French police cracked botnet using their flaws to open self-destruction programs to rescue 850,000 computers

The Czech security company, AVAST has recently tracked a backdoor program, Retadup worm that focuses on infecting Latin America, which forms a huge botnet for mining. During the tracking process, the company discovered that some of the botnet servers were located in France, and AVAST notified its French law enforcement agencies. Normally, law enforcement agencies find that such servers belonging to hackers will be smashed, but this time there are surprises so the botnet server has not been destroyed.

According to the analysis, this backdoor program infects a large number of computers, and immediately loads the mining module remotely and then uses the user’s computer to mine the Monero cryptocurrency. This backdoor program is actually quite rich and can be used to remotely control the victim’s computer or to access the user’s files and turn on the camera for monitoring.

The mode of transmission mainly uses worms to spread and infects other computers with infected computers and will be infected if patches are not installed in time. But the attacker behind it is only to infect as many computers as possible and then use hardware resources to mine. The more infections, the higher the mining revenue.
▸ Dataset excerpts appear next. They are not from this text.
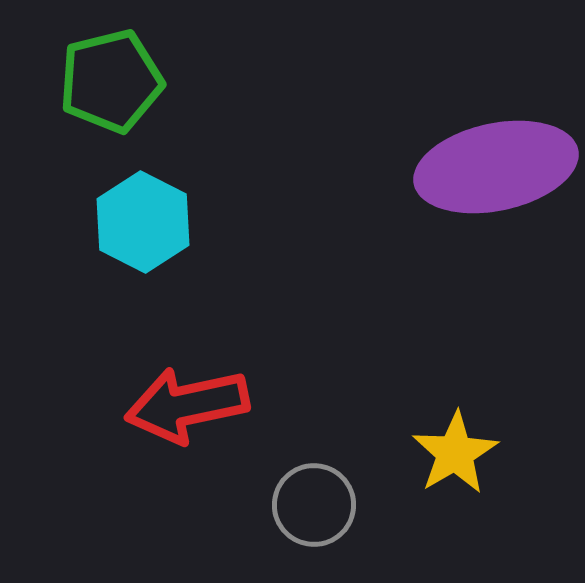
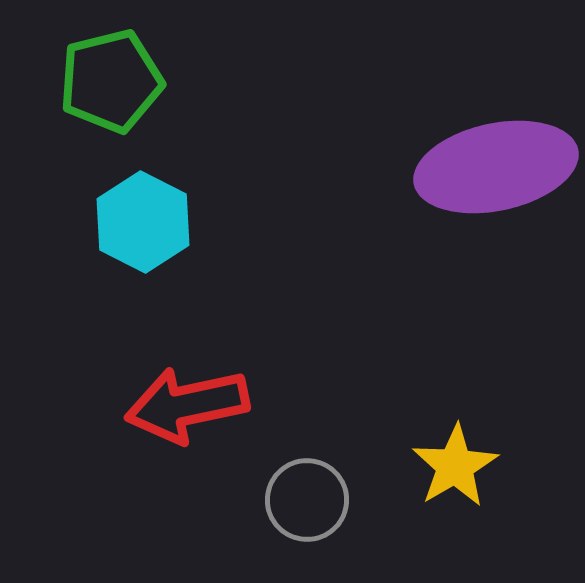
yellow star: moved 13 px down
gray circle: moved 7 px left, 5 px up
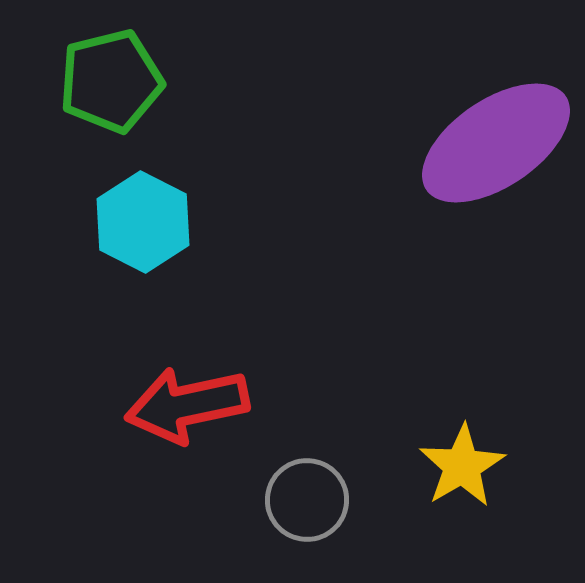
purple ellipse: moved 24 px up; rotated 22 degrees counterclockwise
yellow star: moved 7 px right
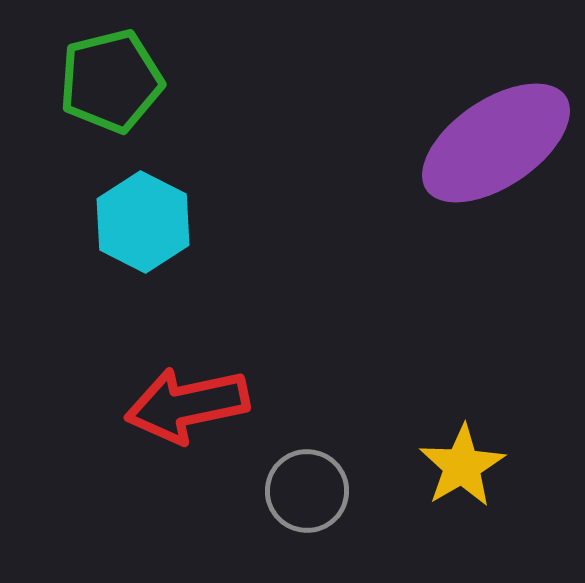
gray circle: moved 9 px up
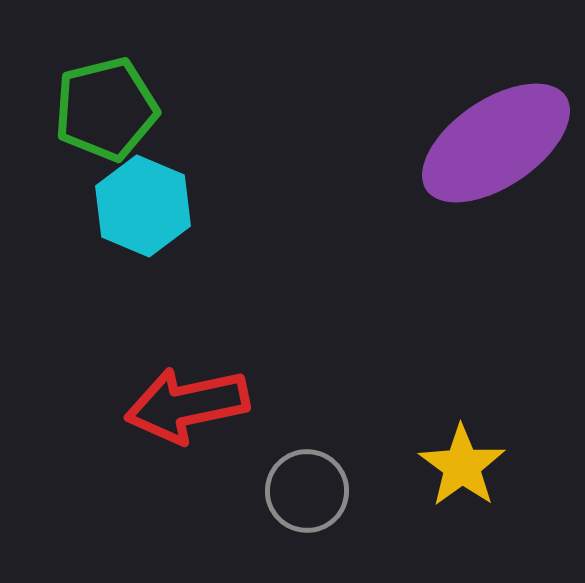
green pentagon: moved 5 px left, 28 px down
cyan hexagon: moved 16 px up; rotated 4 degrees counterclockwise
yellow star: rotated 6 degrees counterclockwise
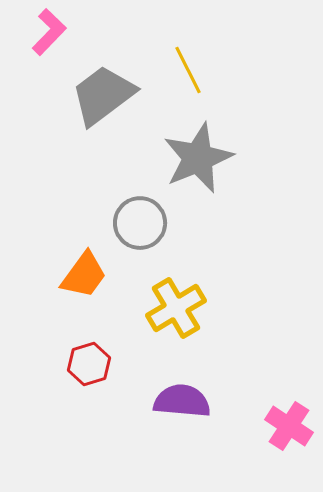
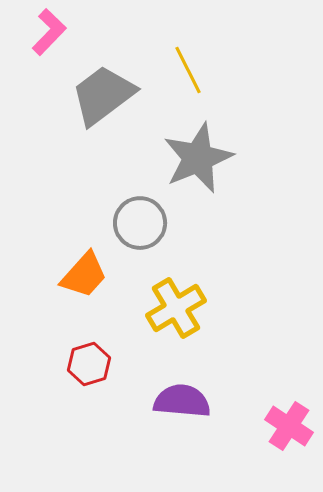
orange trapezoid: rotated 6 degrees clockwise
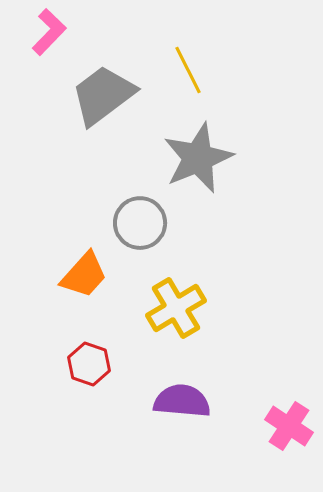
red hexagon: rotated 24 degrees counterclockwise
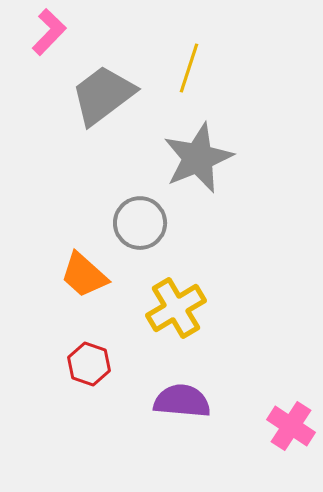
yellow line: moved 1 px right, 2 px up; rotated 45 degrees clockwise
orange trapezoid: rotated 90 degrees clockwise
pink cross: moved 2 px right
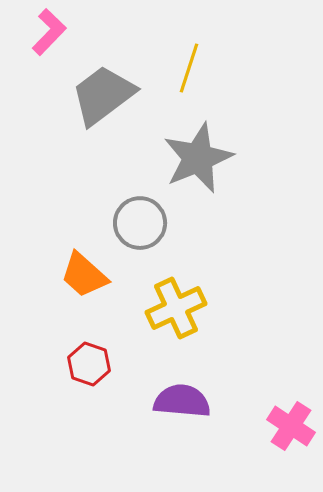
yellow cross: rotated 6 degrees clockwise
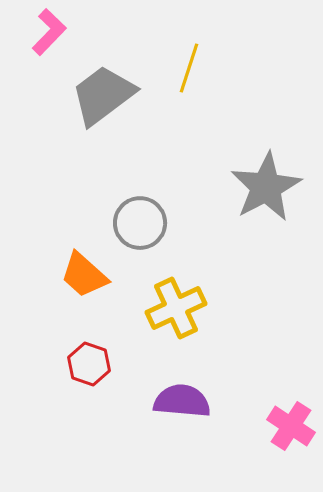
gray star: moved 68 px right, 29 px down; rotated 6 degrees counterclockwise
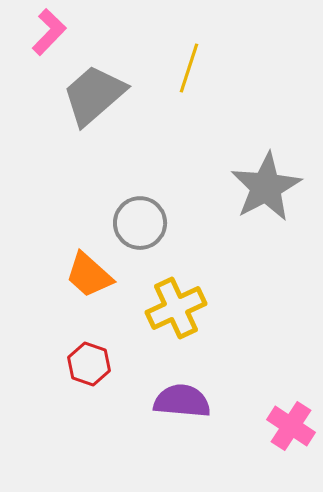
gray trapezoid: moved 9 px left; rotated 4 degrees counterclockwise
orange trapezoid: moved 5 px right
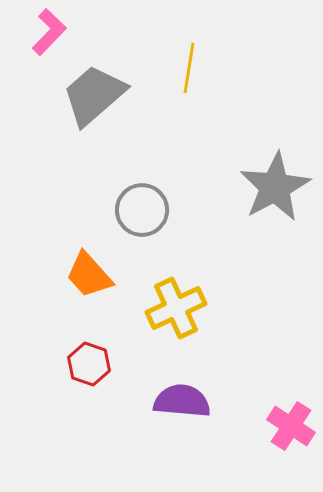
yellow line: rotated 9 degrees counterclockwise
gray star: moved 9 px right
gray circle: moved 2 px right, 13 px up
orange trapezoid: rotated 6 degrees clockwise
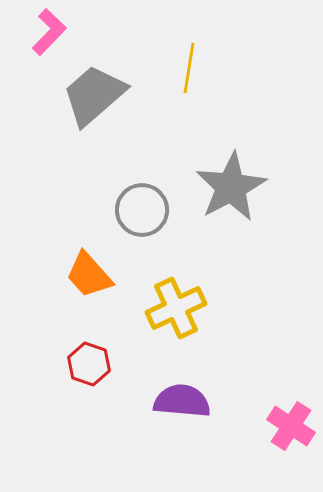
gray star: moved 44 px left
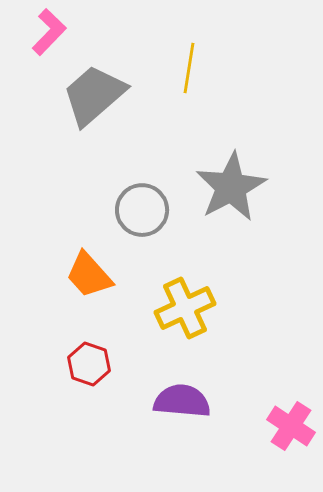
yellow cross: moved 9 px right
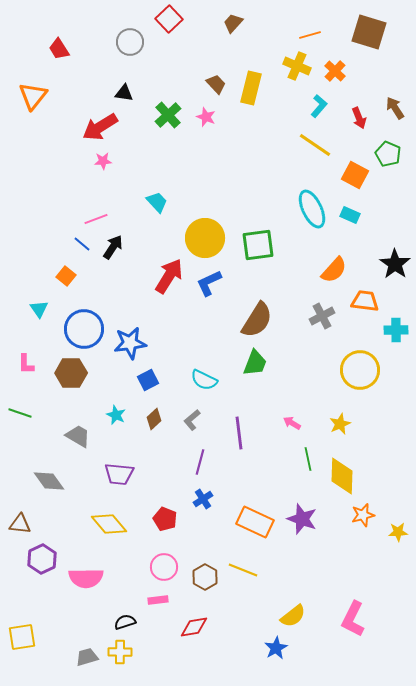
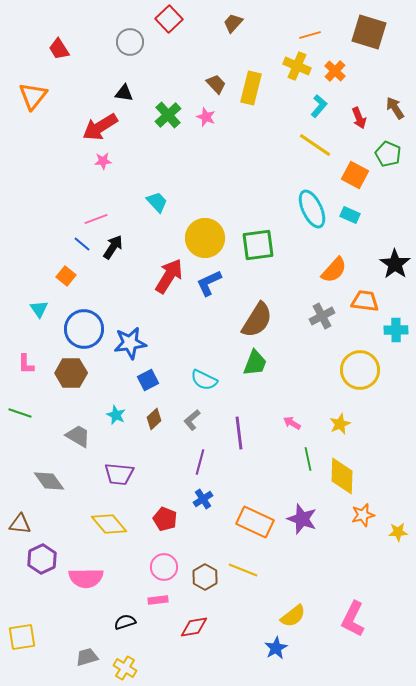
yellow cross at (120, 652): moved 5 px right, 16 px down; rotated 30 degrees clockwise
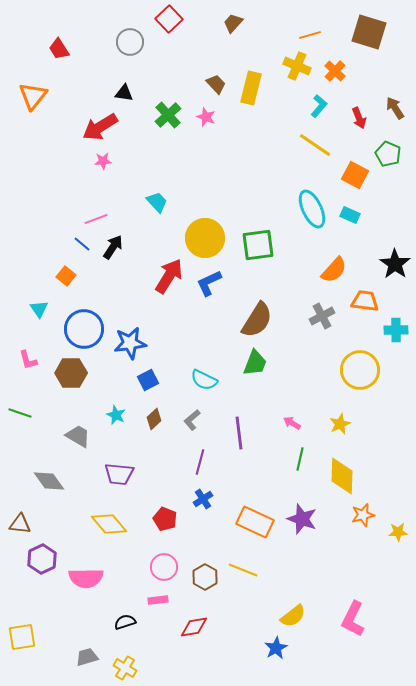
pink L-shape at (26, 364): moved 2 px right, 4 px up; rotated 15 degrees counterclockwise
green line at (308, 459): moved 8 px left; rotated 25 degrees clockwise
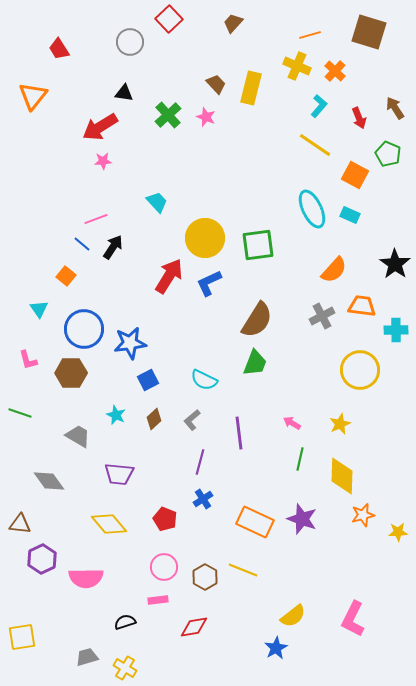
orange trapezoid at (365, 301): moved 3 px left, 5 px down
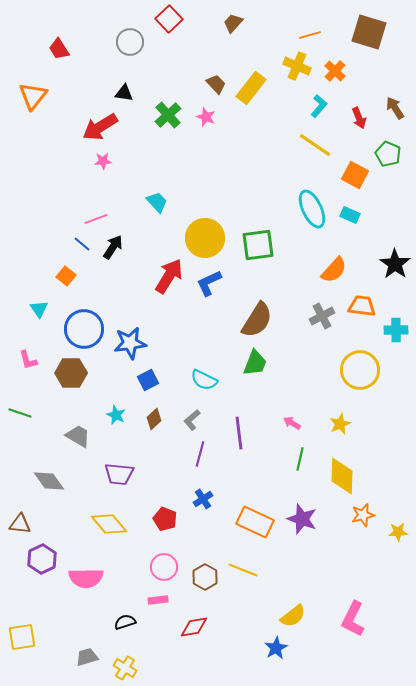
yellow rectangle at (251, 88): rotated 24 degrees clockwise
purple line at (200, 462): moved 8 px up
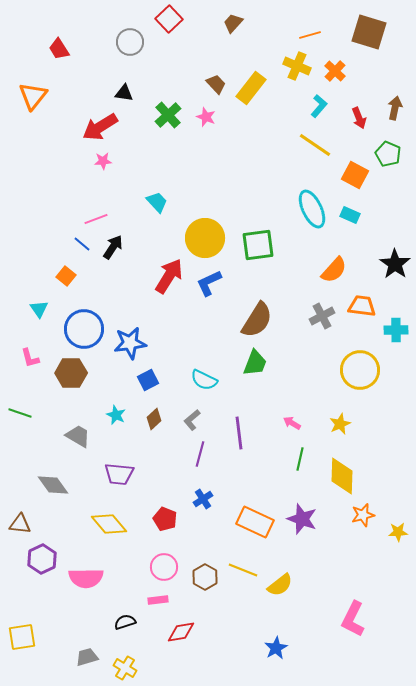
brown arrow at (395, 108): rotated 45 degrees clockwise
pink L-shape at (28, 360): moved 2 px right, 2 px up
gray diamond at (49, 481): moved 4 px right, 4 px down
yellow semicircle at (293, 616): moved 13 px left, 31 px up
red diamond at (194, 627): moved 13 px left, 5 px down
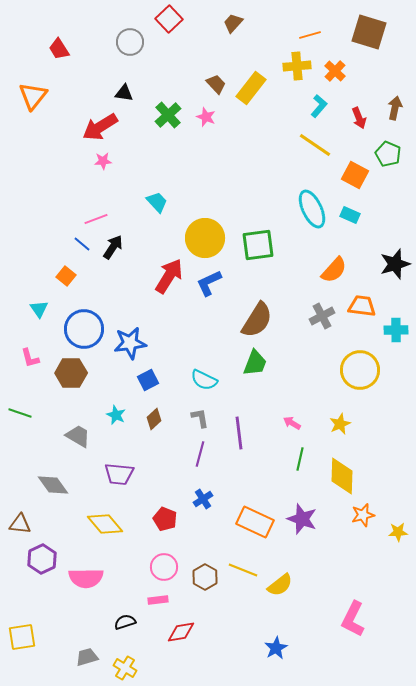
yellow cross at (297, 66): rotated 28 degrees counterclockwise
black star at (395, 264): rotated 20 degrees clockwise
gray L-shape at (192, 420): moved 8 px right, 2 px up; rotated 120 degrees clockwise
yellow diamond at (109, 524): moved 4 px left
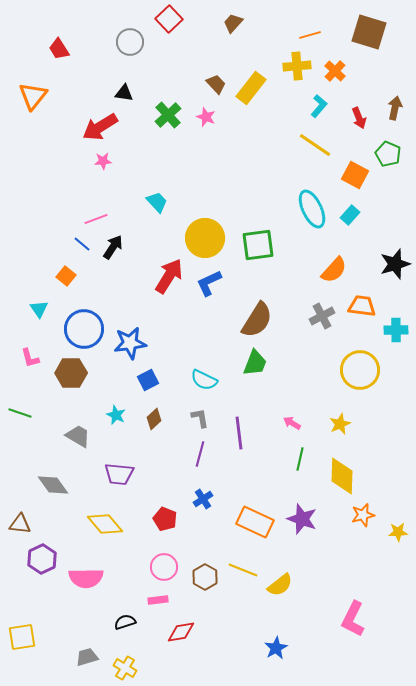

The main areas of infection are mainly Spanish-speaking countries in Latin America, such as Mexico, Venezuela, Argentina, and Ecuador.

Interestingly, the French police did not directly destroy the server after controlling their remote servers, because the study found a fatal flaw in the botnet. To exploit this flaw, you only need to issue remote commands to all computers in the botnet. The backdoors on these computers will start self-destruction without intervention. After the remote self-destruction command was issued, hundreds of thousands of computers were networked and the backdoor program was quickly cleaned up. This is why the French police did not directly destroy the server. Of course, the so-called self-destruction command is not a hacker’s idle development, but the protocol used by the remote control server has design flaws that can achieve self-destruction.

French police controlled these remote servers for analysis and found that these servers had infected a Trojan virus named NESHTA. It is unclear how the controller of this botnet was infected by other viruses.